Evan Goldstein of The Chronicle of Higher Education recently interviewed Jill Lepore about her new book, the academy, identity politics, and writing.
Here is a taste:
Q. How is the academy implicated in or imperiled by this moment of epistemological crisis?
A. The academy is largely itself responsible for its own peril. The retreat of humanists from public life has had enormous consequences for the prestige of humanistic ways of knowing and understanding the world.
Universities have also been complicit in letting sources of federal government funding set the intellectual agenda. The size and growth of majors follows the size of budgets, and unsurprisingly so. After World War II, the demands of the national security state greatly influenced the exciting fields of study. Federal-government funding is still crucial, but now there’s a lot of corporate money. Whole realms of knowing are being brought to the university through commerce.
I don’t expect the university to be a pure place, but there are questions that need to be asked. If we have a public culture that suffers for lack of ability to comprehend other human beings, we shouldn’t be surprised. The resources of institutions of higher learning have gone to teaching students how to engineer problems rather than speak to people.

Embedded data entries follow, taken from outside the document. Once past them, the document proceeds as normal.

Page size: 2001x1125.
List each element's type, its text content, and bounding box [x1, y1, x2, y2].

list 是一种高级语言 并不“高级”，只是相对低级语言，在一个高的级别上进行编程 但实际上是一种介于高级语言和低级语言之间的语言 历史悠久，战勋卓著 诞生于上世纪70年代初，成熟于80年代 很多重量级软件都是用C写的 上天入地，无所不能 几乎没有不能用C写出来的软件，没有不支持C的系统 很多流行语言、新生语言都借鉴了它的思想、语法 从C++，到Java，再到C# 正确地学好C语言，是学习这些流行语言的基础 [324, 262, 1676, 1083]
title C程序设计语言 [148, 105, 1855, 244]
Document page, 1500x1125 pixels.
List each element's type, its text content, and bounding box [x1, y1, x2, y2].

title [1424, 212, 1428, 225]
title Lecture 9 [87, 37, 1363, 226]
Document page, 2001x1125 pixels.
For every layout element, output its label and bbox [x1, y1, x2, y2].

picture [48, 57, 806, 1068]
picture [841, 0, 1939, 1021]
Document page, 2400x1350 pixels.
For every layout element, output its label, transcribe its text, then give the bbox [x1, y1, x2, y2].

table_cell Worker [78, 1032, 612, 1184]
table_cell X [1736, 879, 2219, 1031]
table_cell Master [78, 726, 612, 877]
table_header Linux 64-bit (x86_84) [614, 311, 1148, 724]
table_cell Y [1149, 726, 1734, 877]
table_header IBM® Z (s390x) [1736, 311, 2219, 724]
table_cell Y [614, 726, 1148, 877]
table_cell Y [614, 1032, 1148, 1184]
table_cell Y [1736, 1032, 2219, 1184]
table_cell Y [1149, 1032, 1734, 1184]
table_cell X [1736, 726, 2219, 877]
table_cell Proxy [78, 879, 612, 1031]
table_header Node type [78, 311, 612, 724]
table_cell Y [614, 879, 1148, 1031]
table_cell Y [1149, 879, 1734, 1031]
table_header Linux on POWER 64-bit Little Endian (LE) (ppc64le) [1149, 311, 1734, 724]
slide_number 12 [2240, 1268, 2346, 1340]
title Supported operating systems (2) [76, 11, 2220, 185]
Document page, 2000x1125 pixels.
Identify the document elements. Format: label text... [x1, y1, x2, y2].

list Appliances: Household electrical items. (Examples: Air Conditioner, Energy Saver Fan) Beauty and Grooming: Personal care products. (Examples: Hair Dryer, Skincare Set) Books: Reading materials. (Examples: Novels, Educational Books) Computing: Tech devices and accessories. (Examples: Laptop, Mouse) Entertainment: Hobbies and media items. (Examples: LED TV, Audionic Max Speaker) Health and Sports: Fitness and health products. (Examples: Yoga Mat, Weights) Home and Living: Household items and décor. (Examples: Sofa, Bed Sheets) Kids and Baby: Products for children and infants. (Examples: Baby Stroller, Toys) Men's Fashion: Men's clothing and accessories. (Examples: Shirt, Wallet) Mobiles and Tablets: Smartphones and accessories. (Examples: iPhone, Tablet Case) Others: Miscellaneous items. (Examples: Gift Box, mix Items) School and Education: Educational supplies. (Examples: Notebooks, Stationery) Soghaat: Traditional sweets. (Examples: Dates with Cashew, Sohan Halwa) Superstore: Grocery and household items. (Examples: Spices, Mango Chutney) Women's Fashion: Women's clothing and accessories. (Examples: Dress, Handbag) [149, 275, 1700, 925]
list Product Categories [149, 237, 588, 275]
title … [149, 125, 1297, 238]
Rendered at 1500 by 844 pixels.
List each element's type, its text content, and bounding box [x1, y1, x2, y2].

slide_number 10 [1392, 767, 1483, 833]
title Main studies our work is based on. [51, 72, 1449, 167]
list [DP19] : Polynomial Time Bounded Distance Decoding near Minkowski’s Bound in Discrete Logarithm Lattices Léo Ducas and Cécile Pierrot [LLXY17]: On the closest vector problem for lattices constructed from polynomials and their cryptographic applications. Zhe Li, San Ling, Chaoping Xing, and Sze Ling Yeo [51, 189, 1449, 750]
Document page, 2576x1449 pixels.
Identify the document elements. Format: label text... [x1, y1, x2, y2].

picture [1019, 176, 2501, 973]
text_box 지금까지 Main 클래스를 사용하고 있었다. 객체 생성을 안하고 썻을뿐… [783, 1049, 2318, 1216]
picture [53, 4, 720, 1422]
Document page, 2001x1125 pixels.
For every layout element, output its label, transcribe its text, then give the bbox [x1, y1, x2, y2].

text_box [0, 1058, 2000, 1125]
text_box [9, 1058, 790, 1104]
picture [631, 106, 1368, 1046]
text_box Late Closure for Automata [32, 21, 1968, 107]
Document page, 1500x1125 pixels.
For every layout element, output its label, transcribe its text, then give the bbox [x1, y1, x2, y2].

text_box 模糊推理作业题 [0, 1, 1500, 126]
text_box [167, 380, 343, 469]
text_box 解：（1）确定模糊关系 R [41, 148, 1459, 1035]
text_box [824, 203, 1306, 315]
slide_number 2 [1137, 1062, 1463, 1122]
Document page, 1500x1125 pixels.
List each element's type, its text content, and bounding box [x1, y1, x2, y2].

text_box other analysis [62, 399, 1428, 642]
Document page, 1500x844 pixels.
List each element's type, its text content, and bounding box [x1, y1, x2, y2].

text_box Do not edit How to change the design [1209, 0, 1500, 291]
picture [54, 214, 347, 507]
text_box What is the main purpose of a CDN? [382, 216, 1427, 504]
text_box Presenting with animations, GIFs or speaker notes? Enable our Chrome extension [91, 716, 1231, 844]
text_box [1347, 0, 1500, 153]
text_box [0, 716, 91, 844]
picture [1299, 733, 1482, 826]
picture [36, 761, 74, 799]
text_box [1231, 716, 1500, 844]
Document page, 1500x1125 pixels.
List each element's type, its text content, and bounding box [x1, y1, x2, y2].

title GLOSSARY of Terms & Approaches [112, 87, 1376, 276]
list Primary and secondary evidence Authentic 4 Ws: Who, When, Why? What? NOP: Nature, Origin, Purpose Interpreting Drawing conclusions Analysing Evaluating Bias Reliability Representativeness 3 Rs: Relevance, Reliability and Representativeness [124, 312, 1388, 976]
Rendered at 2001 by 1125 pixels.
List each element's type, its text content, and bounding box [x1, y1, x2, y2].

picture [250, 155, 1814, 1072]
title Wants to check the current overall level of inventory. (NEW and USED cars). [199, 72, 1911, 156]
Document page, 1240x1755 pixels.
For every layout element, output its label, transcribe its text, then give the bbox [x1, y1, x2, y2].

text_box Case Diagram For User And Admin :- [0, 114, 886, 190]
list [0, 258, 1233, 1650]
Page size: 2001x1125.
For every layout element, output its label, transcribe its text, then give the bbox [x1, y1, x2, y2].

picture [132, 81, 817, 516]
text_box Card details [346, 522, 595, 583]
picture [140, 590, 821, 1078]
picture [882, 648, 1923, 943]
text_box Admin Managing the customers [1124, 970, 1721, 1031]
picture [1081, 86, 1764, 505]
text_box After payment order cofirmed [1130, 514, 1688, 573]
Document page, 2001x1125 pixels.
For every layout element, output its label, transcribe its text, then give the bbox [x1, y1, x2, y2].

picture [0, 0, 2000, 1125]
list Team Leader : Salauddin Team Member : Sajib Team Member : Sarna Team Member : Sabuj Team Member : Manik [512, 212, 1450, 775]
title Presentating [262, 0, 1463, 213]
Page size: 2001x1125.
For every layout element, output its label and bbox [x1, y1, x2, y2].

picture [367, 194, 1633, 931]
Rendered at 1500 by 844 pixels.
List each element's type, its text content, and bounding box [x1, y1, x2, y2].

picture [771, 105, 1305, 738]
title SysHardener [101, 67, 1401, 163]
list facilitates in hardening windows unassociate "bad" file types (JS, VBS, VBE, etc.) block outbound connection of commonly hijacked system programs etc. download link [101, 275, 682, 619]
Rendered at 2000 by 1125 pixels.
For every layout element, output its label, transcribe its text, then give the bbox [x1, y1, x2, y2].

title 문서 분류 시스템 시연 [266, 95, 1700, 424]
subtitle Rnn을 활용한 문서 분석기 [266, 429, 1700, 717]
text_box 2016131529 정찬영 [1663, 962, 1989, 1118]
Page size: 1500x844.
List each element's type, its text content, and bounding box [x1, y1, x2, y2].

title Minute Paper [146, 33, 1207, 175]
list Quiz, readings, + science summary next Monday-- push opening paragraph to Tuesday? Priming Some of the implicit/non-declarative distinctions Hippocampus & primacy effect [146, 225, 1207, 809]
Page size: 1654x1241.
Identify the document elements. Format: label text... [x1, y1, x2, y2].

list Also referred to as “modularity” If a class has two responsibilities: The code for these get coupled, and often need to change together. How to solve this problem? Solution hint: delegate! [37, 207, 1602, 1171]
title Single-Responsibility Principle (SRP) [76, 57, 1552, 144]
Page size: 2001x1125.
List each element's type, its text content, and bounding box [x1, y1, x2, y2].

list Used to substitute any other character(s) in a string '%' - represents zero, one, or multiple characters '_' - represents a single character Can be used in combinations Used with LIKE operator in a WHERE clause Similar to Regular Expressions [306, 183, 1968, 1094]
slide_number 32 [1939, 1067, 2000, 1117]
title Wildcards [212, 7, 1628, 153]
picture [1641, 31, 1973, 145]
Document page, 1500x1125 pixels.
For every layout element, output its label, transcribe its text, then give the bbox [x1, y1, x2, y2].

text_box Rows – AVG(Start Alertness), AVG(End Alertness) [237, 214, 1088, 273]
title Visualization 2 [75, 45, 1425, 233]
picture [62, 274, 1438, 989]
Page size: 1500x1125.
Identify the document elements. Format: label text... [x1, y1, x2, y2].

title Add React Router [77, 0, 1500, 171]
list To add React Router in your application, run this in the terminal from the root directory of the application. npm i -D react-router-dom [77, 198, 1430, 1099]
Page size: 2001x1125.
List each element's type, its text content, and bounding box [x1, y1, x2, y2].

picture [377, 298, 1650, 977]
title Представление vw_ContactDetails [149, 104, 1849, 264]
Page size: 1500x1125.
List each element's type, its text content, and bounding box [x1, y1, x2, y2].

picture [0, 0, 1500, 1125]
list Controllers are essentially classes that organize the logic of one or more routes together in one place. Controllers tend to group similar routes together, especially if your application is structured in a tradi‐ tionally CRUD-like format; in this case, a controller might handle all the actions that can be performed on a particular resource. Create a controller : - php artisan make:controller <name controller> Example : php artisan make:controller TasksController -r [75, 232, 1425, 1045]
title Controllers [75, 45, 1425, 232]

Q. The university has been convulsed by debates around identity politics. You point out that identity politics, by other names, has always played a role in American life.
A. It’s impossible to talk about without pissing off a whole bunch of people no matter what you say, which is a flag that something is terribly wrong about the framing of the conversation.
Making political claims that are based on identity is what white supremacy is. To the degree that we can find that in the early decades of the country, it’s the position taken by, say, John C. Calhoun or Stephen Douglas arguing against Abraham Lincoln. The whole Lincoln-Douglas debate in 1858 comes down to Douglas saying, Our forefathers founded this country for white men and their posterity forever. And Lincoln, following on the writings of black abolitionists like Frederick Douglass and David Walker and Maria Stewart, says, No, that’s just not true! Lincoln read in the founding documents a universal claim of political equality and natural rights, the universality of the sovereignty of the people, not the particularity. Anyone who makes an identity-based claim for a political position has to reckon with the unfortunate fact that Stephen Douglas is their forebear, not Abraham Lincoln or Frederick Douglass.
Q. You get asked about your productivity a lot. I gather it’s a question you don’t like.
A. I sometimes say to people — this is like a 1930s thing to say, you can picture Barbara Stanwyck saying it in a noir film — it’s like complimenting a girl on her personality. It’s not about “You do good work,” it’s about “You do a lot of work.”
For a lot of people writing is an agony; it’s a part of what we do as scholars that they least enjoy. For me writing is a complete and total joy, and if I’m not writing I’m miserable. I have always written a lot. For years, before I wrote for The New Yorker, I wrote an op-ed every day as practice and shoved it in a drawer. It’s not about being published, it’s about the desire to constantly be writing. It’s such a strongly felt need that if it was something socially maladaptive it would be considered a vice.
Read the entire interview here.
Ms. Lepore is a woman of the Left, and her historical scholarship is filtered through that lens. Incredibly — or, perhaps I should say unsurprisingly — when asked in this interview about the academic left’s embrace of identity politics, she dismissed it as “a manufactured controversy.”
Really? Has this woman surveyed what has been going on at Harvard (and every other elite institution of higher ed) — where she teaches — for lo the last two decades? Apparently not. Her refusal to grapple with reality, to wit: the Left, particularly on college campuses, has elevated identity politics to a faith-based creed, calls into question both her objectivity and her credibility as an analyst. (She should read Mark Lilla, no conservative apologist he.)